Thunderbird 68.0リリース ノート
新規
- 添付ファイルへのファイルリンクが、再度アップロードする代わりにリンクされるようになった
- アカウントの全フォルダーを既読にできるようになった
- フィルターを定期的に実行できるようになった。また、フィルターのログが改良された
- Yandex での OAuth2 認証のサポート
- 詳細オプションから言語パックを選択できるようになった。intl.multilingual.enabled を true にセットする必要がある (同時に extensions.langpacks.signatures.required を false にセットする必要があるかもしれない)
- Windows: 64 ビット版のインストーラーとMSI パッケージが利用可能となった。詳細は Thunderbird for Organisations ページを参照されたい
- エンタープライズ環境でのカスタマイズのためのポリシーエンジンを追加。Windows グループポリシーあるいはクロスプラットフォームの JSON ファイルが利用可能
- IMAP プロトコルでの TCP Keep-Alive をサポート
- MAPI インターフェイスにおける完全な Unicode サポート: MAPISendMailW を新規にサポート
- Thunderbird のダウングレードによってプロファイルのデータが破損することを防ぐために、Thunderibrd 68 以降で起動したプロファイルを 68 で起動すると「古いバージョンの Thunderbird を起動しました」と表示され、そのプロファイルを開かないようになる。この仕様を回避するためには –allow-downgrade オプション付きで Thunderbird を起動する必要がある。詳細は こちらのサポート記事 を参照されたい
- カレンダー: タイムゾーンのデータに過去と将来の変更が含まれるようになった。2018 年から 2022 年の間に実施されるすべての変更が含まれる
- チャット: 会話ごとに個別にスペルチェックの言語を選択できるようになった
変更
- アドオン: 作者によって Thunderbird 68 に適合させたアドオンのみが利用可能となった
- 辞書: WebExtension 辞書のみがサポートされるようになった。addons.mozilla.org および addons.thunderbird.net からWebExtension 辞書が提供される
- テーマ: WebExtension テーマのみがサポートされるようになった。addons.mozilla.org および addons.thunderbird.net からWebExtension テーマが提供される
- これまでの独立したウインドウでのオプションメニューに代わり、すべてのオプションがタブ内に表示されるようになった
- アドオンのインストール時の UI の変更変更ダークテーマでのメッセージリスト・スレッドペインを含む、多くのテーマの改良
- 「ハンバーガーメニュー」の変更変更メッセージ作成ウインドウでの宛先の入力、選択、除去の改良
- FileLink: WeTransfer が同梱される。Dropbox および Box.com は、WebExtensions FileLink API を利用したアドオンとして提供される
- メッセージ作成ウインドウでの文字色および背景色と、タグの色が 10 x 7 の HTML カラーマトリックスに限定されなくなった
- メッセージ編集時の文字色および背景色が既定では反映されなくなった。オプション > 編集 内の新しい設定を変更する必要がある
- 外部および分離された添付ファイルの UI が改良された
- 特定のフォームを含むメッセージにおけるフィッシング検出の改良
- 詐欺メッセージの警告の改良
- 自身への返信の検索において、すべての差出人情報が対象となった (mailnews.reply_to_self_check_all_ident の既定値が true に変更された)

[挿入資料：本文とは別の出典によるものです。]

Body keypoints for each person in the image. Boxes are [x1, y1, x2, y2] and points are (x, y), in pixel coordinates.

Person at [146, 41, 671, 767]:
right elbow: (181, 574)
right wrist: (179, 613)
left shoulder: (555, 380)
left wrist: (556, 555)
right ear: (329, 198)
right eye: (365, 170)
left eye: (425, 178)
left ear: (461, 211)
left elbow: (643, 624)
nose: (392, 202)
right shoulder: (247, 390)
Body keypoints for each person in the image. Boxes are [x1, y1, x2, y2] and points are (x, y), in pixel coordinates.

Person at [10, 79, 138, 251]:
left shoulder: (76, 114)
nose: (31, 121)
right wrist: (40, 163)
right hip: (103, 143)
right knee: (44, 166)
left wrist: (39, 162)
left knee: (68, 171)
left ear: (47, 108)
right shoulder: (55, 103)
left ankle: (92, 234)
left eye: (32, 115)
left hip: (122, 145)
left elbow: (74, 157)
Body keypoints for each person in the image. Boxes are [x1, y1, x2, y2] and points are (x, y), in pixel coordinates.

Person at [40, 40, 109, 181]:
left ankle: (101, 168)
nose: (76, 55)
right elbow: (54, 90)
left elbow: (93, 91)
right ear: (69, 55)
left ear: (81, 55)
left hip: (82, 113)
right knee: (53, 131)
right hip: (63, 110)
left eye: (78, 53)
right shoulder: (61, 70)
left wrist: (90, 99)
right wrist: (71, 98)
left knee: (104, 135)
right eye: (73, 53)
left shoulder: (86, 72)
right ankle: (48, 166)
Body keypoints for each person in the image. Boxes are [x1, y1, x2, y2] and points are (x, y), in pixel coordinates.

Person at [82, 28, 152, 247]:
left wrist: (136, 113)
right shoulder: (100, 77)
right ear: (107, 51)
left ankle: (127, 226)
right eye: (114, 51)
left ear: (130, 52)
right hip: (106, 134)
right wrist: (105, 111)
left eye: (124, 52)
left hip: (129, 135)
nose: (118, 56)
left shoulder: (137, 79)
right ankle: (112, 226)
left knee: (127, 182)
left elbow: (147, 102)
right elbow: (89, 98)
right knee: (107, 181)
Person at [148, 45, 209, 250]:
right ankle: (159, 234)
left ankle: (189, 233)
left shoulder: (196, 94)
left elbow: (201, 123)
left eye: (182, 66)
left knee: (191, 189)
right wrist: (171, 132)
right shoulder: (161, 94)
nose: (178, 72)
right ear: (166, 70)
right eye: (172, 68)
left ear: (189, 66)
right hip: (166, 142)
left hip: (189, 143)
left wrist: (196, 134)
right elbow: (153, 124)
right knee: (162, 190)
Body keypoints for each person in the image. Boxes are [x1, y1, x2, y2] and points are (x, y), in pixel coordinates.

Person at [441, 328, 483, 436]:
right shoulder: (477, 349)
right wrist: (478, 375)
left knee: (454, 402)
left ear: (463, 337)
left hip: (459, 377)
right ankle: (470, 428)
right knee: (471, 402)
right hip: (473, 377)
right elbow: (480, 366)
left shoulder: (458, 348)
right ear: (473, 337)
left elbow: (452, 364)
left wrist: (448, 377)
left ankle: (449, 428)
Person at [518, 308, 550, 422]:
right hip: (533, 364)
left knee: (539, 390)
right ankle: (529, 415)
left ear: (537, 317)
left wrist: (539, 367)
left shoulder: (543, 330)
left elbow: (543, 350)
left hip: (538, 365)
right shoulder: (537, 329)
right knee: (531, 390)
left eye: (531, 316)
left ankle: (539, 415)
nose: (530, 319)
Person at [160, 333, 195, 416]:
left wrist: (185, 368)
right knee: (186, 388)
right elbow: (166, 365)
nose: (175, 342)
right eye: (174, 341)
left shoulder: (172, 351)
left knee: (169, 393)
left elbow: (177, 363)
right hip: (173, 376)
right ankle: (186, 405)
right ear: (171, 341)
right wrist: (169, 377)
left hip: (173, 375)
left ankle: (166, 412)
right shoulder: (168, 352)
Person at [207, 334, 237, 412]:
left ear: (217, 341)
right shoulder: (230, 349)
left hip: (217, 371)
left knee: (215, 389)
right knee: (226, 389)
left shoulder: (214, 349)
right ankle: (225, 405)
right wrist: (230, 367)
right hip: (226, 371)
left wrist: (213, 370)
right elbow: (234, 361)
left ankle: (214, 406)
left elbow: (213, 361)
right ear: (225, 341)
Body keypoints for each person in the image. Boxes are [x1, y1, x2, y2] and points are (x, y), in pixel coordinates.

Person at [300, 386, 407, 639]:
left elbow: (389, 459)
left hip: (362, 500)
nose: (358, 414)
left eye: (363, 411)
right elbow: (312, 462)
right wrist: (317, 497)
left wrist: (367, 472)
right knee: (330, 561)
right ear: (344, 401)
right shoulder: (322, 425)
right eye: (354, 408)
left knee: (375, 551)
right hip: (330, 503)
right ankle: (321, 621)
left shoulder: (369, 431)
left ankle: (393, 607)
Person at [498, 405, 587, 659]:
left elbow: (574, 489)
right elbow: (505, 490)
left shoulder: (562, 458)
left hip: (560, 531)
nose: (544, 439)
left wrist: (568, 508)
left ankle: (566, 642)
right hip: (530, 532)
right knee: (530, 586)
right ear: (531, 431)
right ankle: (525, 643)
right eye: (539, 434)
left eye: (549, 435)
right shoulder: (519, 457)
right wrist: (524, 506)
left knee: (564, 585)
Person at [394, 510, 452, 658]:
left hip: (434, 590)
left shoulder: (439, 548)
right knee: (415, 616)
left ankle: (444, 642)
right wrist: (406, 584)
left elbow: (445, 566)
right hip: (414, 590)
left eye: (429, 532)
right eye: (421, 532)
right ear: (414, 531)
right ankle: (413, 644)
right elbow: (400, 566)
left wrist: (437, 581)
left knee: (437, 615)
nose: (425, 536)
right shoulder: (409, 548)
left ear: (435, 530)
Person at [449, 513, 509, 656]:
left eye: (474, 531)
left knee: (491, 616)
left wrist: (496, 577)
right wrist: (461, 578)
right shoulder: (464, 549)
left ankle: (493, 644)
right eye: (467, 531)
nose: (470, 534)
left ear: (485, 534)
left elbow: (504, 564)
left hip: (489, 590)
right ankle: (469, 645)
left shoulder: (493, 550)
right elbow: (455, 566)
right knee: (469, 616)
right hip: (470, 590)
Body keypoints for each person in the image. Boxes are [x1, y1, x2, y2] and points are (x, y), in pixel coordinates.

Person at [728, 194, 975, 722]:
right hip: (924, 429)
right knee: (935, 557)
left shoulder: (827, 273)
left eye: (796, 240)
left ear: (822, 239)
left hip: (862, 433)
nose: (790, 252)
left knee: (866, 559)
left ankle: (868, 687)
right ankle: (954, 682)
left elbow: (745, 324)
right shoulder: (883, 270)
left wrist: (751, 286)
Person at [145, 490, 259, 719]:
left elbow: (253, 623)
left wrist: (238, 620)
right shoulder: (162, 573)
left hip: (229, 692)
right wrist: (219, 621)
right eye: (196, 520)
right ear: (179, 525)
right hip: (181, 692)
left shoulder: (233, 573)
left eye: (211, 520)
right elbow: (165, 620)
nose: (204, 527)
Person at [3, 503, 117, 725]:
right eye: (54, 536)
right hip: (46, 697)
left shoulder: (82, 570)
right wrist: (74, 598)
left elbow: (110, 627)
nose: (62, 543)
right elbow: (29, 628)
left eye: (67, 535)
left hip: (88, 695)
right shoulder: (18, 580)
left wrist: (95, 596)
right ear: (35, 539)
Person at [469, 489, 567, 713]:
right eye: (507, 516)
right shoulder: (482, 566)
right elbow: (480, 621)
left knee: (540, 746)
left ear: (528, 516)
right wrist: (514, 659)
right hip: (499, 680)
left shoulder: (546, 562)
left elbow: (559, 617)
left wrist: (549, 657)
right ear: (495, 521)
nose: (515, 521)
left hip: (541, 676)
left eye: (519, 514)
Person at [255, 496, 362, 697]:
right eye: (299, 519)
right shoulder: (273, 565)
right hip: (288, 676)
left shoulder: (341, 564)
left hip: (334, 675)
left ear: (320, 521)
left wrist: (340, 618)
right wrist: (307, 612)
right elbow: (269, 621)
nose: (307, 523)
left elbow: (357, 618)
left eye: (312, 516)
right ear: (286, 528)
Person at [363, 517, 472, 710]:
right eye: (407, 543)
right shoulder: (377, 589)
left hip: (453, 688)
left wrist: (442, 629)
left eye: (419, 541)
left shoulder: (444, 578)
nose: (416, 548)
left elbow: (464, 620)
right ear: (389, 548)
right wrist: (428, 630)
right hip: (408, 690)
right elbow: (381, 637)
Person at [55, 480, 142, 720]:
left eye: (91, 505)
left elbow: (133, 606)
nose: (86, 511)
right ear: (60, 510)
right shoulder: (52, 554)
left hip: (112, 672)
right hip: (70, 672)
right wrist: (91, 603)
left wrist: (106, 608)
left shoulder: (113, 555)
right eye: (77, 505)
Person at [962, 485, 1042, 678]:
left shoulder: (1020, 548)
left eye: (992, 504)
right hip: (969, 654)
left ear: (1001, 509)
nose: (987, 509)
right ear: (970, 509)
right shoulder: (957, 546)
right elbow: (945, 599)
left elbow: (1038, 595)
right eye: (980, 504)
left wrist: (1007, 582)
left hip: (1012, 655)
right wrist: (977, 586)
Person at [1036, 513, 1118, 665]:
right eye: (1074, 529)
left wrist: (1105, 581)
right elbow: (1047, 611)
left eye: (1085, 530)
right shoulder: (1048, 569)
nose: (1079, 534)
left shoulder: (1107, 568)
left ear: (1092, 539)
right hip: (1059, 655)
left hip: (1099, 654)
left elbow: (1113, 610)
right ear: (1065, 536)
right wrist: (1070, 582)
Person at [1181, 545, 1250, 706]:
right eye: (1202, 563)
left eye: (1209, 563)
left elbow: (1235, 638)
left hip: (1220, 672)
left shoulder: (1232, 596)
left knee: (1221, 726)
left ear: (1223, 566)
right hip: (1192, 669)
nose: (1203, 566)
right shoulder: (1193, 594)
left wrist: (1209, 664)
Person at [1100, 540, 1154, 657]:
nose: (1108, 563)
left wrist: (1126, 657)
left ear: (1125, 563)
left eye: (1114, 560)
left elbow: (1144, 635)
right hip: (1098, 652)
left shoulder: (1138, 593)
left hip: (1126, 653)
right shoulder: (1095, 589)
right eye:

- Maildir において、ファイル名にメッセージ ID を、拡張子に “eml” を使用するようになった
- フォルダーの最適化の閾値が 20 MB から 200 MB に変更された
- カレンダー: イベントダイアログのUI の改良
- カレンダー: Lightning のバージョン番号が Thunderbird と一致するようになった
修正
- 「メッセージの検索」ダイアログの列の選択および並び順が再起動後に記憶されない問題を修正
- 特定の環境において、グローバル検索が高い CPU 使用率を示す問題を修正
- IMAP フォルダーにセットしたタグが、ほかのユーザーから見えないことがある問題を修正
- アドオンの詳細画面の「寄付」ボタンが機能しない問題を修正
- アカウントを削除したりサーバーやユーザー名を変更しても SMTP のパスワードが削除されない問題を修正
- Windows Search によるメッセージの検索を有効にしていると、Mbox から Maildir への変換が機能しない問題を修正
- Maildir 利用時に、ごみ箱からメッセージが削除できない問題を修正。Maildir に関連したメッセージ削除の問題はまだ残っている
- セキュリティ上の理由によりメッセージの送信に失敗したときに「不明なエラー」とだけ表示される問題を修正。問題の詳細が表示されるようになった
- SMTP 5.7.1 メッセージへの対処の改良
- カレンダー: 同じ CalDAV サーバーへの異なるユーザーからの同時接続が機能しない問題を修正
- チャット: SASL 利用時の XMPP 認証に関する問題を修正
今回の「Thunderbird 68.0」では、Thunderbird.netからの直接ダウンロードとしてのみ提供され、Thunderbirdバージョン60以前からのアップグレードとしては提供されません(但し、当記事掲載時では旧バージョンである「60.8.0」がインストールされてしまうので、更新されるまでしばらく待つ必要があるかもしれません。)。なお、将来のバージョン68.1では、以前のバージョンからの更新が提供される予定です。